Through one-on-one dialogue and a consistent presence in the community, NPs trained in holistic care help individuals monitor and even prevent chronic disease. Cost-effective interventions address the unique barriers that commonly face high-risk populations, not only at the South Side Chicago health center where I practice, but spanning rural clinics and health care centers of excellence as well.
Emerging best practices and technology tools have expanded the reach of community health care and its impact, engaging patients in their own care plans. How we use technology to expand and simplify access to health care demonstrates the curiosity and connection with patients that truly drives meaningful change.
1. Lowering practical barriers to prevention. Cost-effective interventions fit into patients’ lives. Diabetes testing provides one example: While three tests are available – A1C, fasting glucose and oral glucose tolerance – insurance companies typically authorize the faster A1C test only after practitioners conduct the other two tests. For community health center patients doing heavy manual labor or long shifts, fasting or spending hours at a test site isn’t practical. Friend Health invested in A1C testing equipment and supplies. The gold-standard test takes 10 minutes. By getting tested immediately, with or without insurance coverage, patients can get back to work or their families, removing a major barrier to care.
A practical barrier for many patients is simply getting through the door. Some cannot make repeat trips or work irregular, long hours. To address this, community health centers stay open late during the week, early on weekends and across multiple locations. Being open longer and in multiple locations makes it easier for patients to commit to care. Service-oriented thinking like this avoids many of the usual roadblocks that undermine success.
2. Using technology to empower self-care. Technology is most effective when used thoughtfully and with the patient’s reality in mind. Friend Health’s Dr. Geetha Govindarajan is an expert on hypertension, a condition that requires twice-daily blood pressure testing. To simplify the process, Govindarajan’s patients use self-monitoring devices paired with mobile health apps, which transmit readings to the medical team. The mhealth apps give clinicians a deeper knowledge of how patients live with high blood pressure and empowers patients to be active participants in their own health.
Telehealth is valuable, but our practice is intentional about using it where it adds the most benefit. Illnesses like the flu or pink eye rate a video visit, but our practice tries to see patients for most conditions in person. Nothing replaces face-to-face interaction. This balanced perspective ensures we are leveraging technology without losing an opportunity to make a personal connection with our patients.
3. AI in preventative care: The man with a lump in his neck.
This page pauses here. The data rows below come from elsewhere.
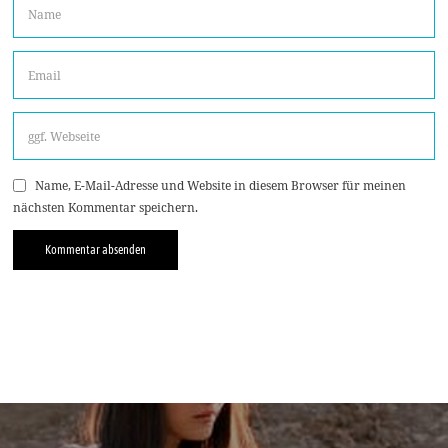
Name, E-Mail-Adresse und Website in diesem Browser für meinen
nächsten Kommentar speichern.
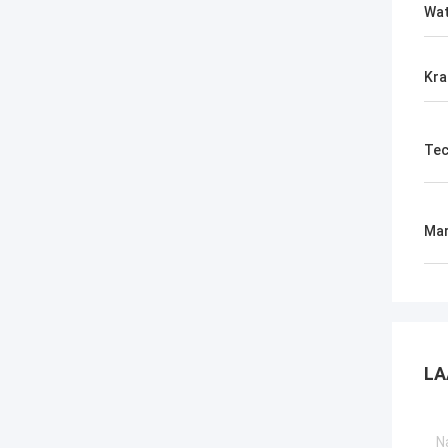
Wat
Kra
Tec
Mar
LA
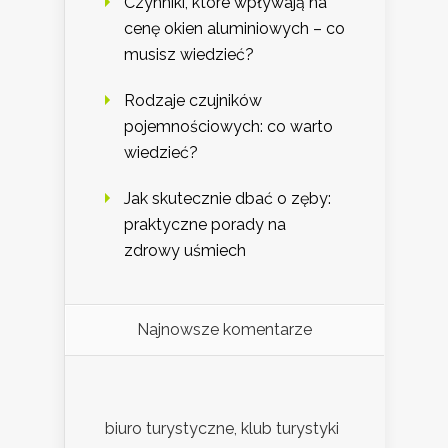
Czynniki, które wpływają na
cenę okien aluminiowych – co
musisz wiedzieć?
Rodzaje czujników
pojemnościowych: co warto
wiedzieć?
Jak skutecznie dbać o zęby:
praktyczne porady na
zdrowy uśmiech
Najnowsze komentarze
biuro turystyczne, klub turystyki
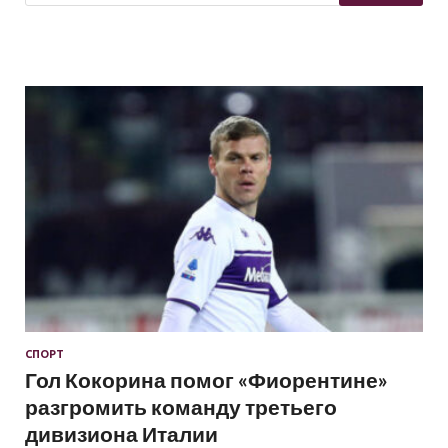
СПОРТ
Гол Кокорина помог «Фиорентине»
разгромить команду третьего
дивизиона Италии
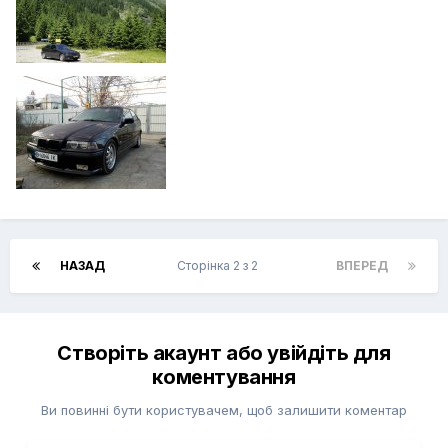
НАЗАД
Сторінка 2 з 2
ВПЕРЕД
Створіть акаунт або увійдіть для
коментування
Ви повинні бути користувачем, щоб залишити коментар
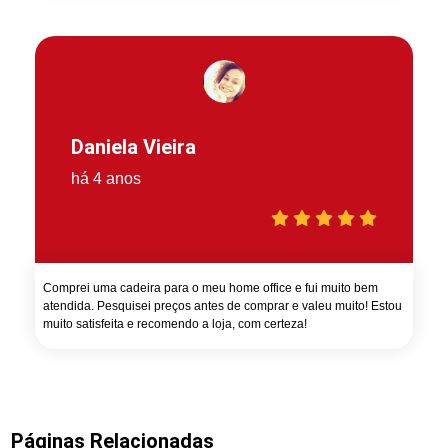
Daniela Vieira
há 4 anos
Comprei uma cadeira para o meu home office e fui muito bem
atendida. Pesquisei preços antes de comprar e valeu muito! Estou
muito satisfeita e recomendo a loja, com certeza!
Páginas Relacionadas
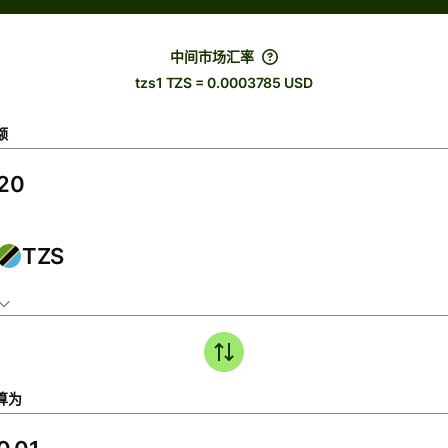
中间市场汇率
tzs1 TZS = 0.0003785 USD
额
TZS
算为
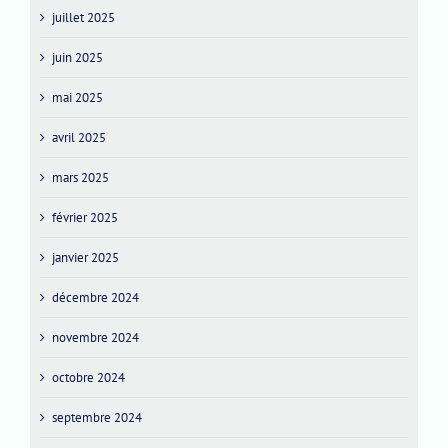
juillet 2025
juin 2025
mai 2025
avril 2025
mars 2025
février 2025
janvier 2025
décembre 2024
novembre 2024
octobre 2024
septembre 2024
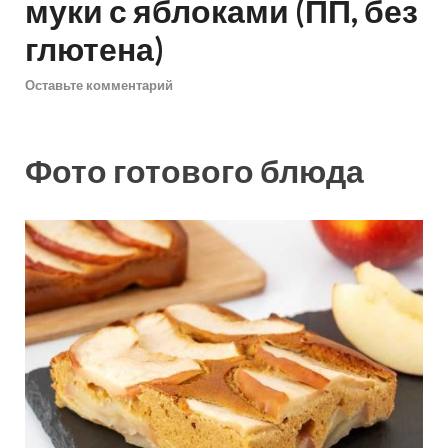
муки с яблоками (ПП, без
глютена)
Оставьте комментарий
Фото готового блюда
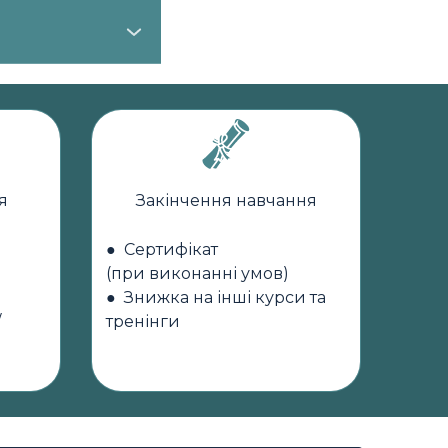
чуває брак
на практиці
туру мереж.
я
Закінчення навчання
уктуру баг-
● Сертифікат
(при виконанні умов)
● Знижка на інші курси та
/
тренінги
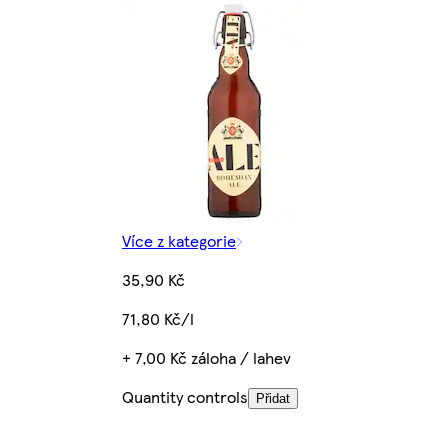
Více z kategorie
35,90 Kč
71,80 Kč/l
+ 7,00 Kč záloha / lahev
Quantity controls
Přidat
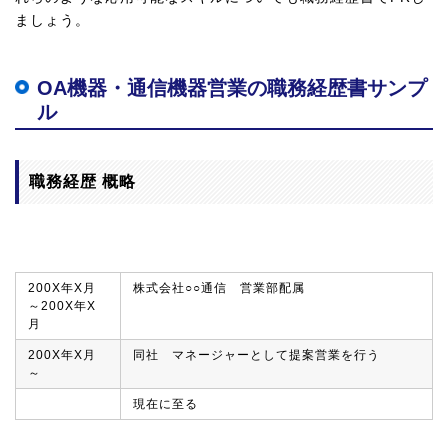
ましょう。
OA機器・通信機器営業の職務経歴書サンプ
ル
職務経歴 概略
200X年X月
株式会社○○通信 営業部配属
～200X年X
月
200X年X月
同社 マネージャーとして提案営業を行う
～
現在に至る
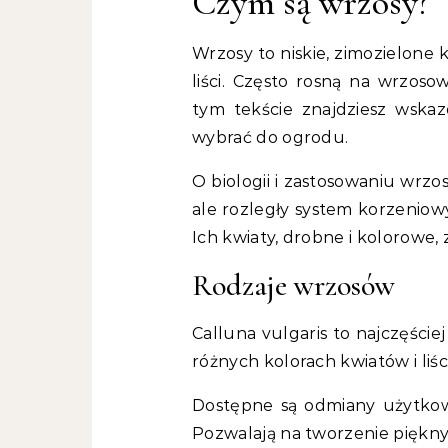
Czym są wrzosy?
Wrzosy to niskie, zimozielone 
liści. Często rosną na wrzoso
tym tekście znajdziesz wska
wybrać do ogrodu.
O biologii i zastosowaniu wrzo
ale rozległy system korzeniow
Ich kwiaty, drobne i kolorowe, 
Rodzaje wrzosów
Calluna vulgaris to najczęście
różnych kolorach kwiatów i liści
Dostępne są odmiany użytkow
Pozwalają na tworzenie piękn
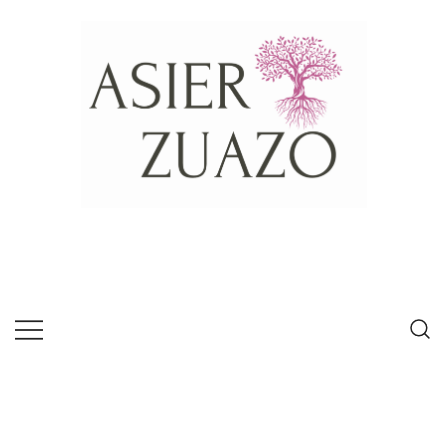
Psícologo experto en habilidades de
Asier Zuazo
comunicación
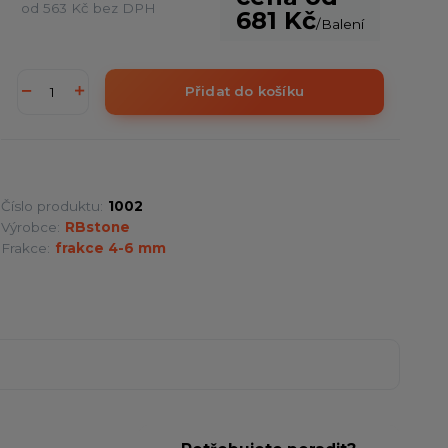
od
563 Kč
bez DPH
681 Kč
/
Balení
Přidat do košíku
Číslo produktu:
1002
Výrobce:
RBstone
Frakce:
frakce 4-6 mm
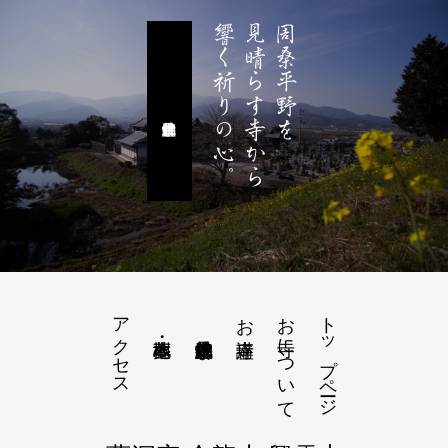
響く祈りの心。
見晴らす寺から
周桑平野を
アクセス
お寺について
トップページ
お寺講座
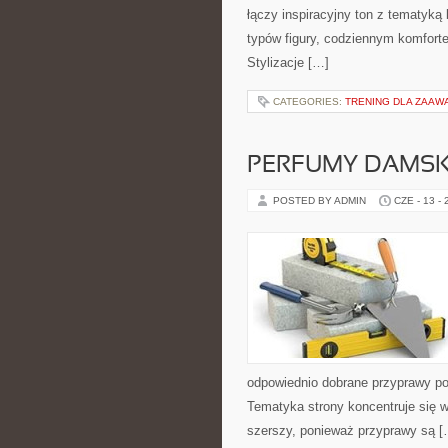
łączy inspiracyjny ton z tematyką 
typów figury, codziennym komfort
Stylizacje […]
CATEGORIES:
TRENING DLA ZAA
PERFUMY DAMSK
POSTED BY ADMIN
CZE - 13 -
odpowiednio dobrane przyprawy pot
Tematyka strony koncentruje się wo
szerszy, ponieważ przyprawy są [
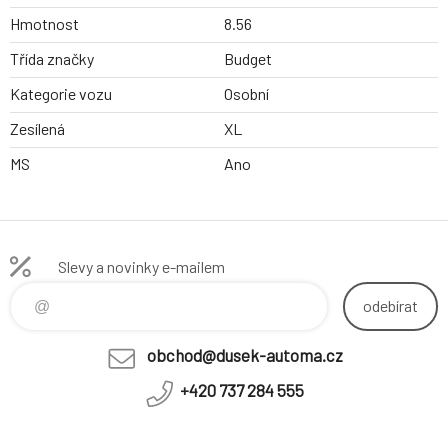
Hmotnost
8.56
Třída značky
Budget
Kategorie vozu
Osobní
Zesílená
XL
MS
Ano
Slevy a novinky e-mailem
odebírat
obchod@dusek-automa.cz
+420 737 284 555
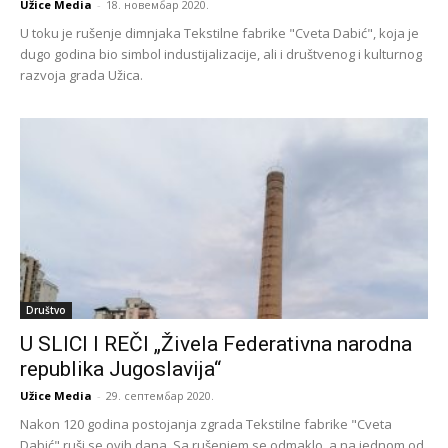
Užice Media
-
18. новембар 2020.
U toku je rušenje dimnjaka Tekstilne fabrike "Cveta Dabić", koja je
dugo godina bio simbol industijalizacije, ali i društvenog i kulturnog
razvoja grada Užica.
Društvo
U SLICI I REČI „Živela Federativna narodna
republika Jugoslavija“
Užice Media
-
29. септембар 2020.
Nakon 120 godina postojanja zgrada Tekstilne fabrike "Cveta
Dabić" ruši se ovih dana. Sa rušenjem se odmaklo, a na jednom od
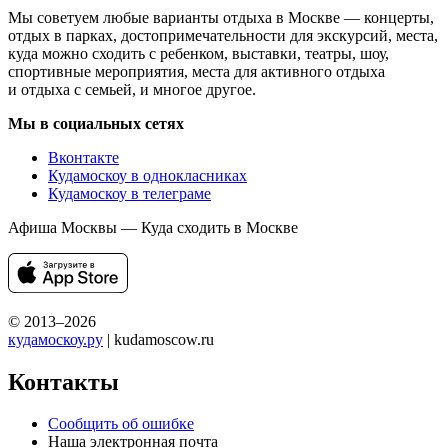
Мы советуем любые варианты отдыха в Москве — концерты,
отдых в парках, достопримечательности для экскурсий, места,
куда можно сходить с ребенком, выставки, театры, шоу,
спортивные мероприятия, места для активного отдыха
и отдыха с семьей, и многое другое.
Мы в социальных сетях
Вконтакте
Кудамоскоу в однокласниках
Кудамоскоу в телеграме
Афиша Москвы — Куда сходить в Москве
© 2013–2026
кудамоскоу.ру
| kudamoscow.ru
Контакты
Сообщить об ошибке
Наша электронная почта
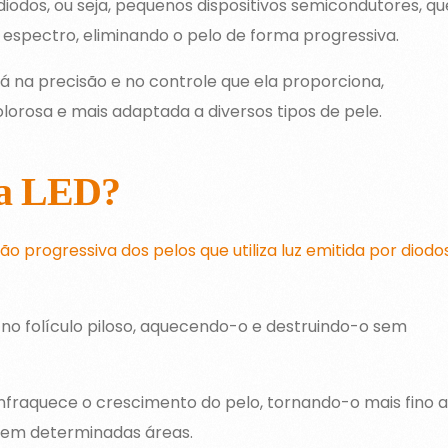
r diodos, ou seja, pequenos dispositivos semicondutores, qu
espectro, eliminando o pelo de forma progressiva.
á na precisão e no controle que ela proporciona,
orosa e mais adaptada a diversos tipos de pele.
 a LED?
 progressiva dos pelos que utiliza luz emitida por diodo
 no folículo piloso, aquecendo-o e destruindo-o sem
fraquece o crescimento do pelo, tornando-o mais fino a
 em determinadas áreas.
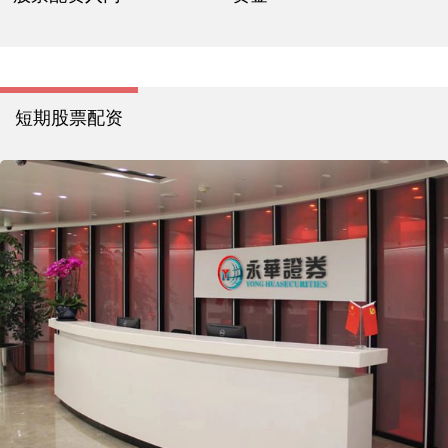
短期股票配资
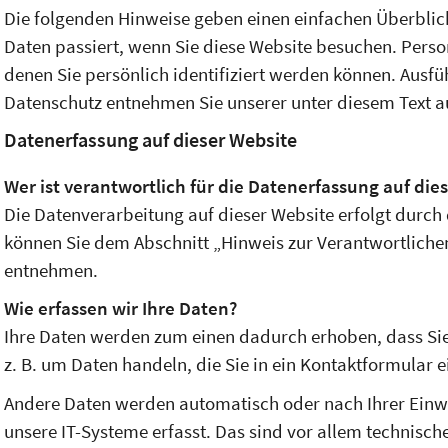
Die folgenden Hinweise geben einen einfachen Überbli
Daten passiert, wenn Sie diese Website besuchen. Perso
denen Sie persönlich identifiziert werden können. Aus
Datenschutz entnehmen Sie unserer unter diesem Text a
Datenerfassung auf dieser Website
Wer ist verantwortlich für die Datenerfassung auf die
Die Datenverarbeitung auf dieser Website erfolgt durch
können Sie dem Abschnitt „Hinweis zur Verantwortlichen
entnehmen.
Wie erfassen wir Ihre Daten?
Ihre Daten werden zum einen dadurch erhoben, dass Sie 
z. B. um Daten handeln, die Sie in ein Kontaktformular 
Andere Daten werden automatisch oder nach Ihrer Einw
unsere IT-Systeme erfasst. Das sind vor allem technische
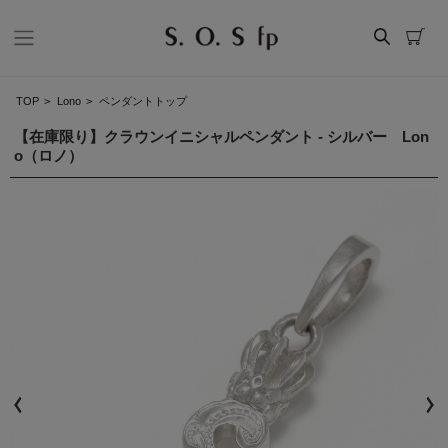
TOP
>
Lono
>
ペンダントトップ
【在庫限り】クラウンイニシャルペンダント - シルバー Lon
o（ロノ）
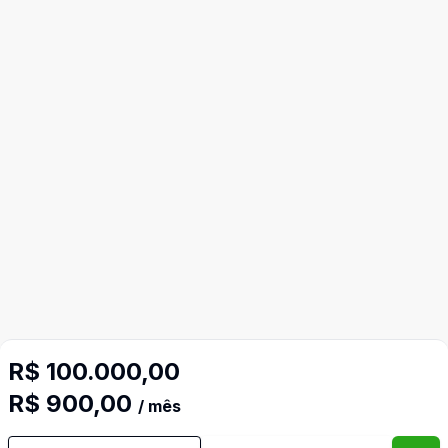
R$ 100.000,00
R$ 900,00
/ mês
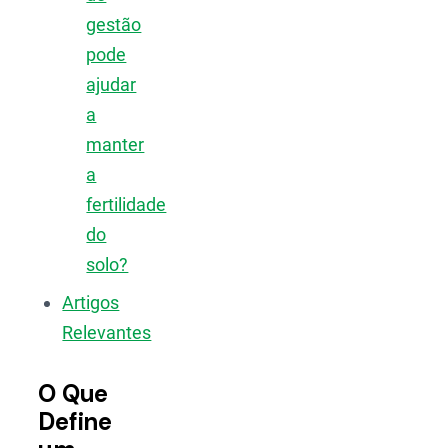
gestão
pode
ajudar
a
manter
a
fertilidade
do
solo?
Artigos
Relevantes
O Que
Define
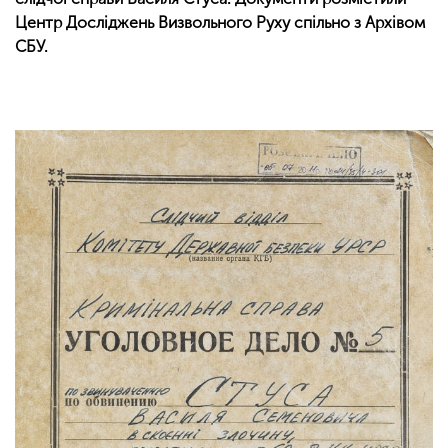
Центр Досліджень Визвольного Руху спільно з Архівом
СБУ.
In the right hands, advanced technology can be a powerful tool to enhance judgment and accelerate outcomes. When a patient sought medical attention for a lump on the side of his neck, I asked AI to run a differential diagnosis, analyzing his patient history and exam. While AI processed the case, I thought about potential causes and treatments. Together – patient, NP, AI – we crafted a plan. The patient saw a specialist and had a biopsy. Later, the patient shared that the ear, nose and throat doctor told him to thank me for doing a good job — including using AI. I felt odd involving the technology at first, but a doctor of nursing practice assured me, “Don’t hesitate. You got the patient into diagnosis and treatment faster, exactly what he needed.”
The bigger picture: A model for community health
Community health centers are nonprofit organizations that give treatment regardless of ability to pay. Other practitioners can use their strategies to unlock and fulfill the true needs of their communities. Public health efforts revolve around healthy eating, exercise and quitting tobacco. These programs have significantly lowered the risks of heart disease and stroke. However, success rates drop 10%–15% in at-risk populations, undermined by factors like food insecurity, unstable housing, transportation barriers and stress.
Ultimately, successful outcomes hinge on a commitment to using whatever means at hand to help patients overcome these deep-seated challenges. One-on-one dialogue and a consistent presence in the community can guide individuals to make lifestyle changes that prevent chronic disease. Community health centers face new financial pressures in reversing the social risks in their communities – including the threat of 2 million patients losing Medicaid coverage due to budget cuts, and the potential 2 million newly uninsured patients – but their cost-effective interventions can be extended across the health ecosystem, lowering barriers to better health for all.
Opinions expressed by SmartBrief contributors are their own.